I know some really smart people who intentionally avoid Facebook because of privacy concerns. That’s fine. It’s a personal decision. But I think it's a mistake. I have a love/hate relationship with Facebook myself. At times, it truly exemplifies the magic of Web 2.0. It lets me keep in touch with friends and family that I would have completely lost track of in any other time in human history.
At other times, it’s a big dislike. Seems like every time Facebook overhauls its privacy settings, I have to re-decide which subset of the connected world gets to see my photos, whether or not I'm "interested in men or women," and of course all the digital fingerprints left by my “likes” and applications.
But after looking at it from every angle, I’ve decided that it’s better to be on Facebook than not.
This is life now
Even if you don’t have a Facebook account yet, your information has already beaten you there.
Your friends are on Facebook. Your family is on Facebook.
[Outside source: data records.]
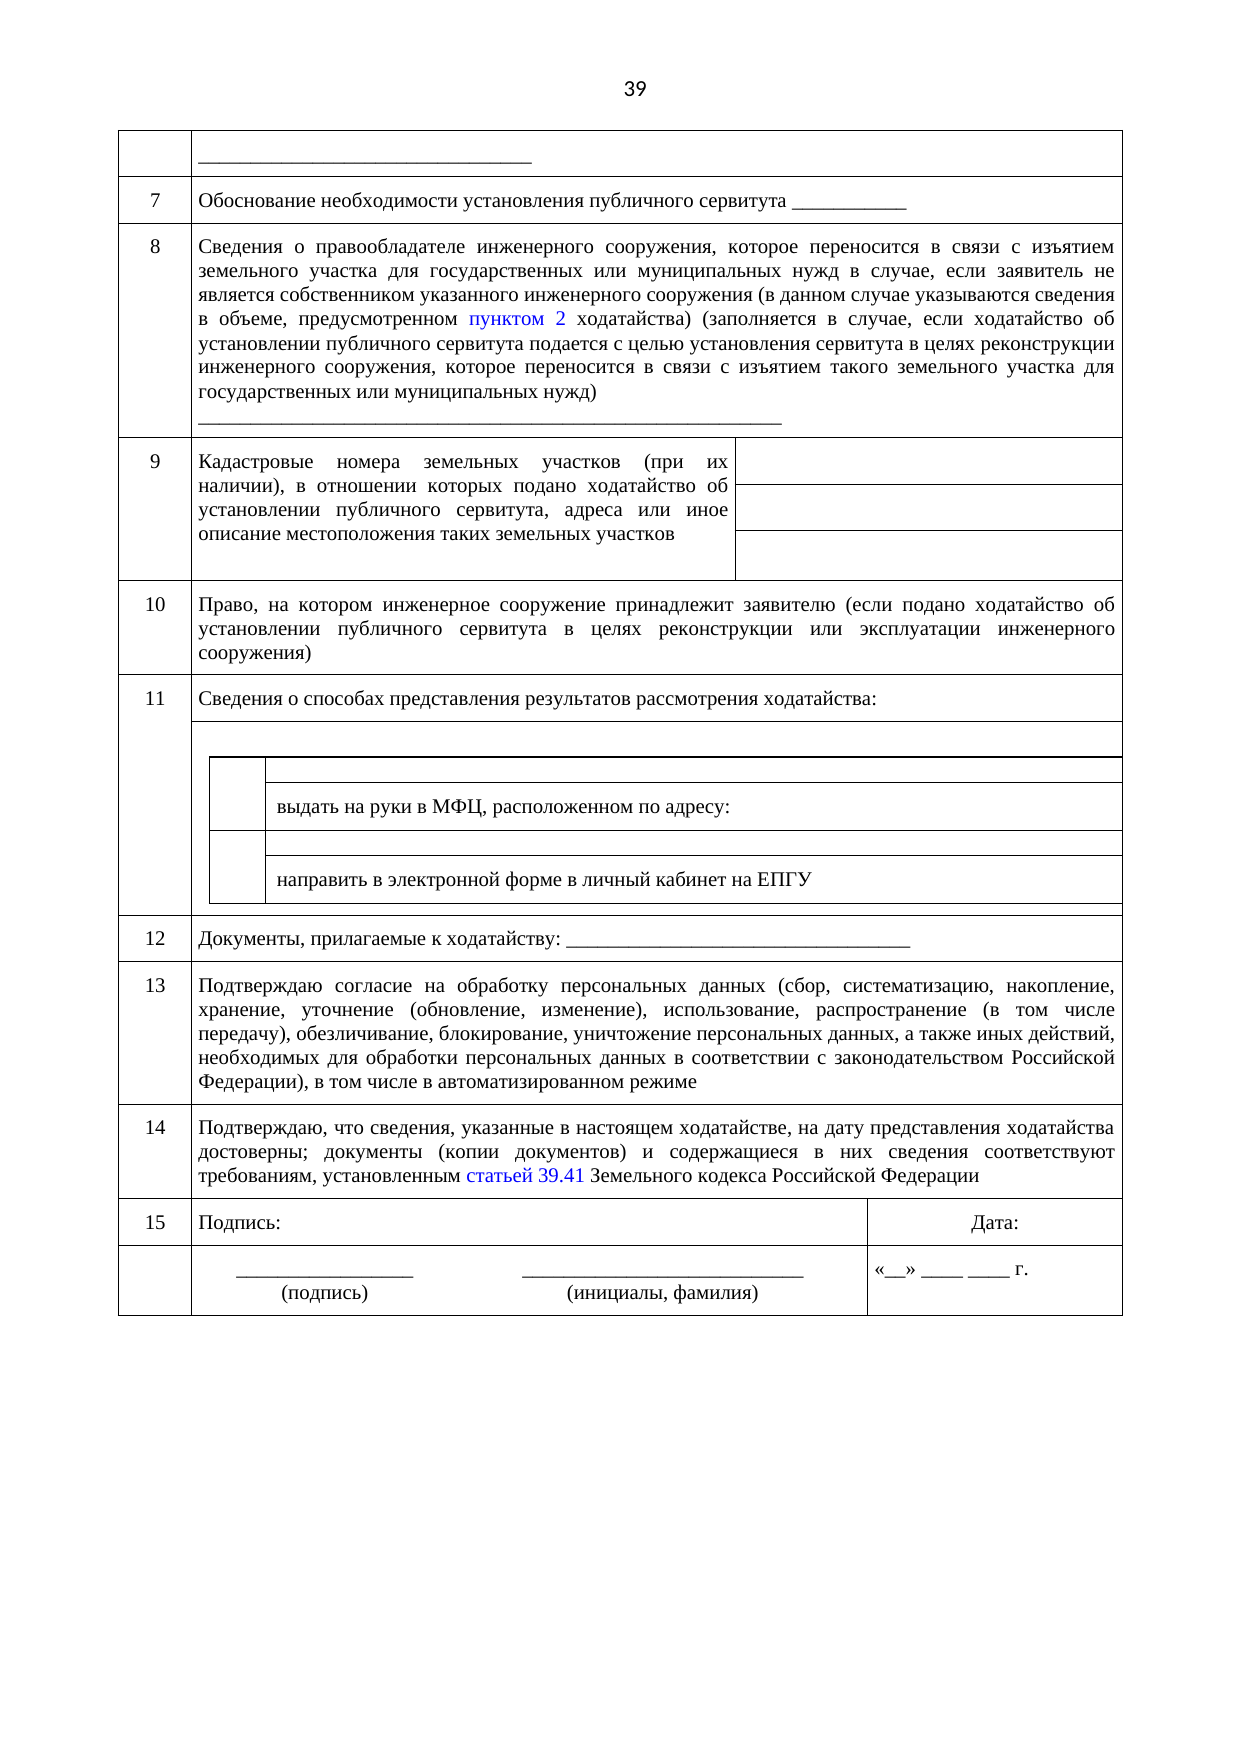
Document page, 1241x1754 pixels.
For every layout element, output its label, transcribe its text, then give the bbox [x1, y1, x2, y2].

table_cell Сведения о способах представления результатов рассмотрения ходатайства: [192, 675, 1122, 721]
table_cell Подпись: [192, 1199, 867, 1244]
table_cell 10 [119, 581, 191, 674]
table_cell 8 [119, 224, 191, 437]
table_cell 15 [119, 1199, 191, 1244]
table_cell Документы, прилагаемые к ходатайству: _________________________________ [192, 916, 1122, 961]
table_cell 7 [119, 177, 191, 222]
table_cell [192, 131, 1122, 176]
table_cell ___________________________ (инициалы, фамилия) [458, 1246, 867, 1315]
table_cell 9 [119, 438, 191, 580]
table_cell Дата: [868, 1199, 1122, 1244]
table_cell Право, на котором инженерное сооружение принадлежит заявителю (если подано ходатайство об установлении публичного сервитута в целях реконструкции или эксплуатации инженерного сооружения) [192, 581, 1122, 674]
table_cell 12 [119, 916, 191, 961]
table_cell _________________ (подпись) [192, 1246, 457, 1315]
table_cell [736, 485, 1122, 530]
table_cell [736, 438, 1122, 484]
table_cell Подтверждаю согласие на обработку персональных данных (сбор, систематизацию, накопление, хранение, уточнение (обновление, изменение), использование, распространение (в том числе передачу), обезличивание, блокирование, уничтожение персональных данных, а также иных действий, необходимых для обработки персональных данных в соответствии с законодательством Российской Федерации), в том числе в автоматизированном режиме [192, 962, 1122, 1104]
table_cell «__» ____ ____ г. [868, 1246, 1122, 1315]
table_cell 11 [119, 675, 191, 915]
table_cell [736, 531, 1122, 580]
table_cell Кадастровые номера земельных участков (при их наличии), в отношении которых подано ходатайство об установлении публичного сервитута, адреса или иное описание местоположения таких земельных участков [192, 438, 735, 580]
table_cell 14 [119, 1105, 191, 1198]
table_cell 6 [119, 131, 191, 176]
table_cell Сведения о правообладателе инженерного сооружения, которое переносится в связи с изъятием земельного участка для государственных или муниципальных нужд в случае, если заявитель не является собственником указанного инженерного сооружения (в данном случае указываются сведения в объеме, предусмотренном пунктом 2 ходатайства) (заполняется в случае, если ходатайство об установлении публичного сервитута подается с целью установления сервитута в целях реконструкции инженерного сооружения, которое переносится в связи с изъятием такого земельного участка для государственных или муниципальных нужд) ________________________________________________________ [192, 224, 1122, 437]
table_cell Подтверждаю, что сведения, указанные в настоящем ходатайстве, на дату представления ходатайства достоверны; документы (копии документов) и содержащиеся в них сведения соответствуют требованиям, установленным статьей 39.41 Земельного кодекса Российской Федерации [192, 1105, 1122, 1198]
table_cell 13 [119, 962, 191, 1104]
table_cell Обоснование необходимости установления публичного сервитута ___________ [192, 177, 1122, 222]
table_cell [119, 1246, 191, 1315]
table_cell [192, 722, 1122, 915]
And that annoying prick at the bar last night that kept taking photos with his Windows Phone 7? You know: the one who probably took your picture accidentally on a night when you told your girlfriend you were somewhere else? That bastard's on Facebook, too.
You are on Facebook whether you think you “do” Facebook or not. And the architects of the social graph don't really care if you're sitting at the table when they pencil in your profile.
It sucks; it’s great; it’s just life now. It’s the 21st century. Sulk or deal. I choose to deal, and I choose an active role in the writing and editing of my online life story.